202412日 待降節第2主日

                  ルカ福音書3章1~6節 「 心のうめき 」 

3:1 皇帝ティベリウスの治世の第十五年、ポンティオ・ピラトがユダヤの総督、ヘロデがガリラヤの領主、その兄弟フィリポがイトラヤとトラコン地方の領主、リサニアがアビレネの領主、 3:2 アンナスとカイアファとが大祭司であったとき、神の言葉が荒れ野でザカリアの子ヨハネに降った。 3:3 そこで、ヨハネはヨルダン川沿いの地方一帯に行って、罪の赦しを得させるために悔い改めの洗礼を宣べ伝えた。 3:4 これは、預言者イザヤの書に書いてあるとおりである。
「荒れ野で叫ぶ者の声がする。
『主の道を整え、
その道筋をまっすぐにせよ。
3:5
谷はすべて埋められ、
山と丘はみな低くされる。
曲がった道はまっすぐに、
でこぼこの道は平らになり、
3:6
人は皆、神の救いを仰ぎ見る。』」

  すごく疲れていたり、体調が悪かったりすると、人にやさしくするのが難しくなります。心が傷ついたり、絶望的な気持ちに何度もさせられると、前向きにものが考えられなくなります。自分の心なんて、いつでも好きなようにコントロールすることはできません。
 時々、プロ野球のかつての名選手の話を聞いていたりすると思うことがあります。名選手ほど、野球に悩んでいたんだと。たくさん悩み、たくさん考えたからこそ、名選手になったんだと。天才的に見える、新庄みたいな人も、人の見えないところで努力していた話が、漏れ聞こえるようになりました。
 
そんな意味でいえば、誰もが自分のやれる精一杯のことをして生きているのかもしれません。
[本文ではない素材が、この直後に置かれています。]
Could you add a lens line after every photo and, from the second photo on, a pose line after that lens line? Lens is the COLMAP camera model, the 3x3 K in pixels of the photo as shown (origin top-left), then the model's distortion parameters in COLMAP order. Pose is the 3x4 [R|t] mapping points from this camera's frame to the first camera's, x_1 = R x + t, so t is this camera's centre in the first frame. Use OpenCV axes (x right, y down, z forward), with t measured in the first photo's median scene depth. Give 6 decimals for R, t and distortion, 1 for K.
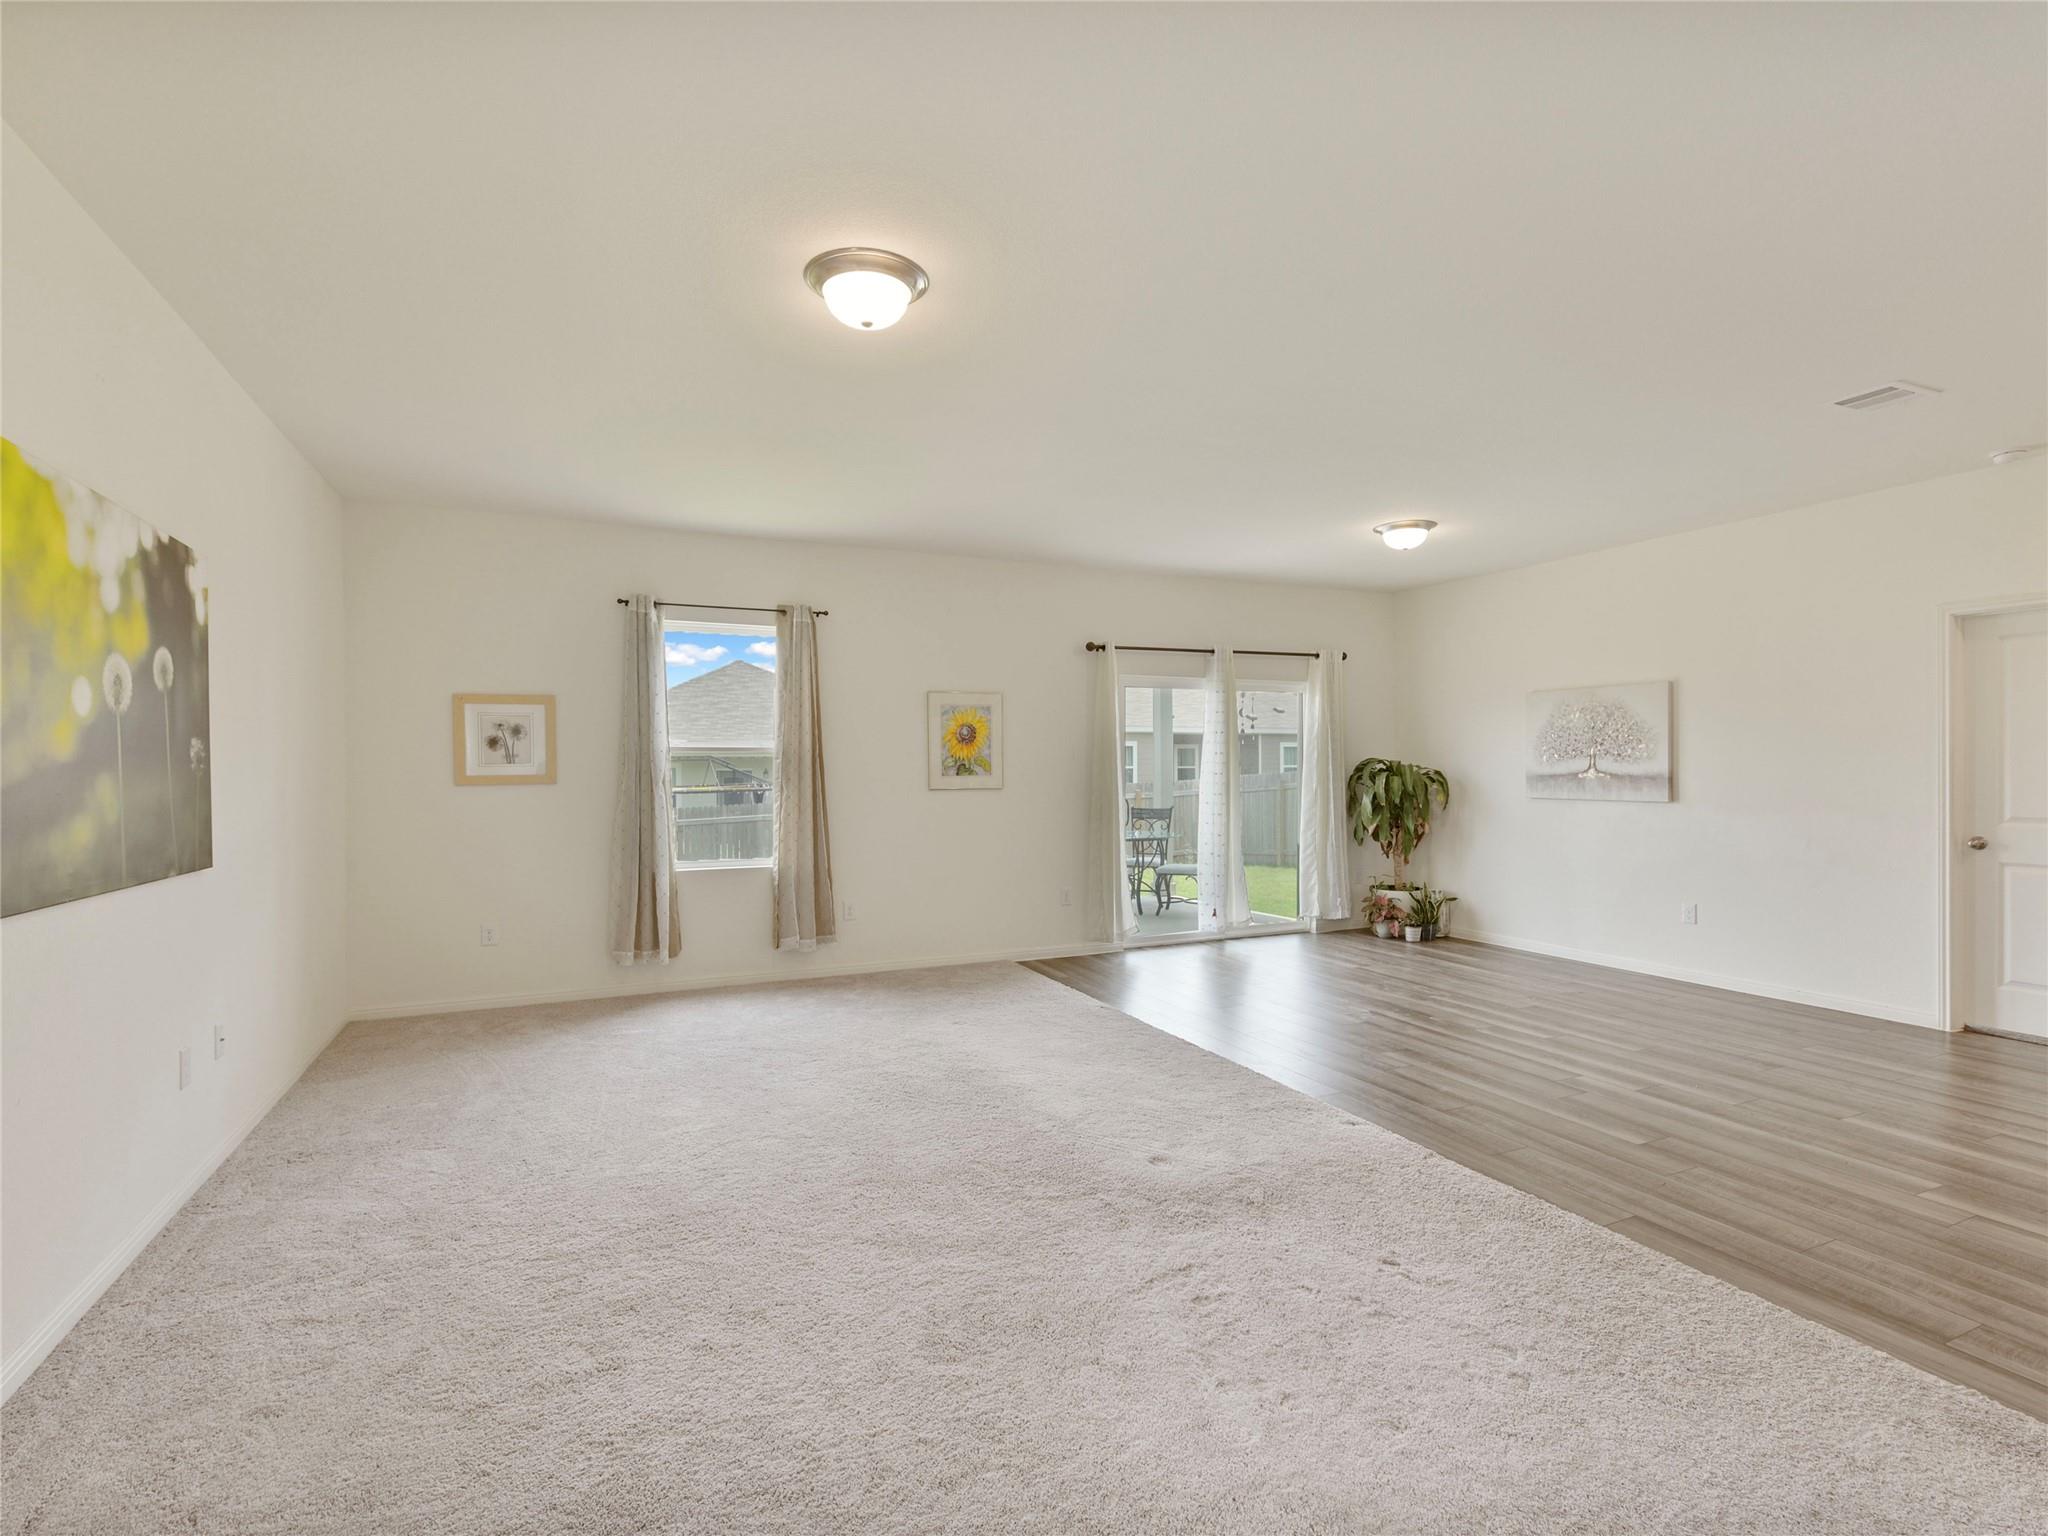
lens RADIAL K [[971.6, 0, 1033.1], [0, 971.6, 775.6], [0, 0, 1]] dist [-0.017518, -0.000121]
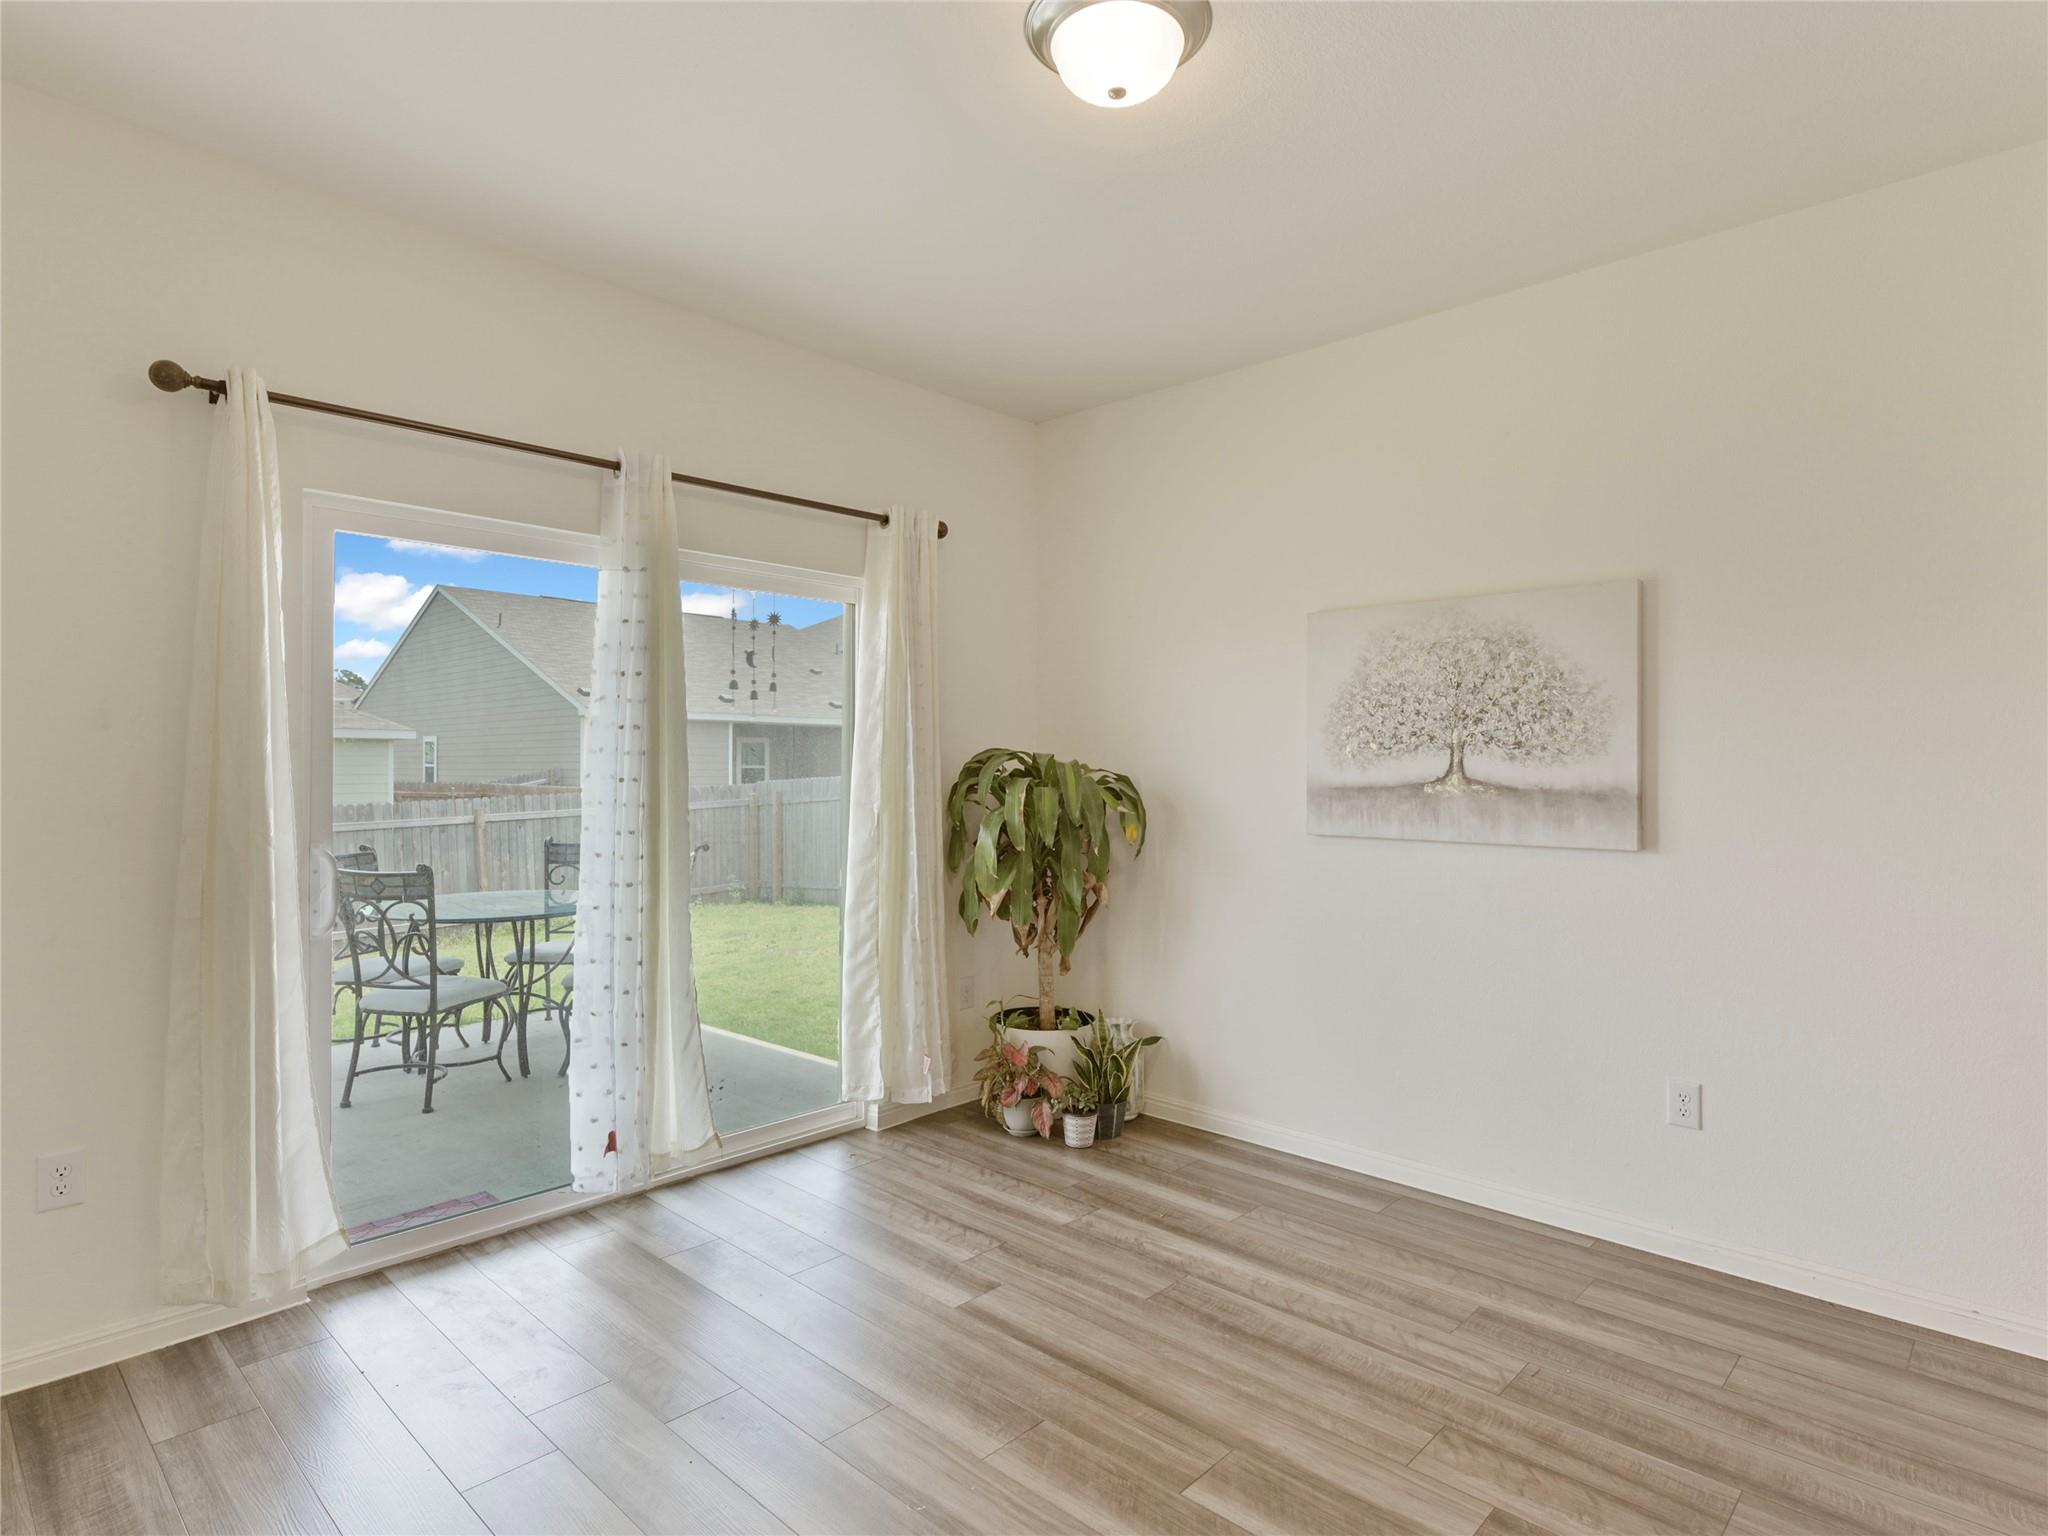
lens RADIAL K [[1102.3, 0, 1024.0], [0, 1102.3, 768.0], [0, 0, 1]] dist [0.001069, -0.000012]
pose [[0.929488, 0.009698, 0.368725, 0.168118], [-0.006712, 0.999933, -0.009380, -0.003323], [-0.368791, 0.006244, 0.929491, 0.508914]]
いつも不機嫌で、あたりに悪いものをまき散らしている人であっても、その人の体調、その人が経験したことを全て知ることができるとしたら、その言動も理解できるのかもしれません。
 ただ、自分のやれる精一杯のことをしたのだから、それで仕方ない、と私たちは本当に思っているのでしょうか。
 ローマの信徒への手紙、8章の18節から、こんなことが書いています。 

8:18 現在の苦しみは、将来わたしたちに現されるはずの栄光に比べると、取るに足りないとわたしは思います。19 被造物は、神の子たちの現れるのを切に待ち望んでいます。20 被造物は虚無に服していますが、それは、自分の意志によるものではなく、服従させた方の意志によるものであり、同時に希望も持っています。21 つまり、被造物も、いつか滅びへの隷属から解放されて、神の子供たちの栄光に輝く自由にあずかれるからです。22 被造物がすべて今日まで、共にうめき、共に産みの苦しみを味わっていることを、わたしたちは知っています。3 被造物だけでなく、“霊”の初穂をいただいているわたしたちも、神の子とされること、つまり、体の贖われることを、心の中でうめきながら待ち望んでいます。24 わたしたちは、このような希望によって救われているのです。

 わたしたちは、どうしようもないので、自分のやれる精一杯をしたのだから、それでいいと自分にいい聞かせているのかもしれません。でも、決してこれがいいと思っているわけでもありません。限界があることにうめいています。常に心はうめいています。
 わたしたちが救い主を迎えるために、大切な準備があります。この心の呻きに正直になることです。救い主に会うために必要な準備は、救ってもらいたい、という心に素直になることです。洗礼者ヨハネが行った洗礼は、単なる清めではありません。教会が行っている洗礼も、単なる清めではありません。生まれなおしの約束です。新たに神の子としての命を受けるための約束であり、その希望が与えられることです。本当に生まれなおすためには、一度死ななければなりませんが、私たちは生きている間に約束が与えられ、それが希望になります。
 今日の箇所には、イザヤ書40章からの引用の言葉が出てきます。第二イザヤと呼ばれる預言者の最初の部分です。バビロン捕囚から、解放される直前の詩です。最後の言葉は、

 人は皆、神の救いを仰ぎ見る

 そこで引用が終わっています。あなたは、人間の限界の中で精一杯生きてきました。しかし、これからは神からの救い主が与えられると聖書は教えます。自分の中にあるうめきに正直になりましょう。そして神さまに、イエスさまに救っていただきましょう。